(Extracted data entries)
=====

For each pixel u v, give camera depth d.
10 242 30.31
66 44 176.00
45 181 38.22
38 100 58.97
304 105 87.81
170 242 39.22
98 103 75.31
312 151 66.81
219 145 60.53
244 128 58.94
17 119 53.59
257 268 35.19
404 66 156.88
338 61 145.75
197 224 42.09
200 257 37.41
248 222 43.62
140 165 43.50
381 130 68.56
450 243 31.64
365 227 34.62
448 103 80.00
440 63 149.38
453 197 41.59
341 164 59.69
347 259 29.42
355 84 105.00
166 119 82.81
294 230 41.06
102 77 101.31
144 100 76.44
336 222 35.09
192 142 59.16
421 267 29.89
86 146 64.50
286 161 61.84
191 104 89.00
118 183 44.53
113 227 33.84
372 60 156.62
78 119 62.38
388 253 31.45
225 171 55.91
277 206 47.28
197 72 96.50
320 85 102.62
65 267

=====

> _Prompt_: An exact copy of the lines from the one holding "166 119 82.81" through the end of the data is the whole answer.

> _Written solution_:
166 119 82.81
294 230 41.06
102 77 101.31
144 100 76.44
336 222 35.09
192 142 59.16
421 267 29.89
86 146 64.50
286 161 61.84
191 104 89.00
118 183 44.53
113 227 33.84
372 60 156.62
78 119 62.38
388 253 31.45
225 171 55.91
277 206 47.28
197 72 96.50
320 85 102.62
65 267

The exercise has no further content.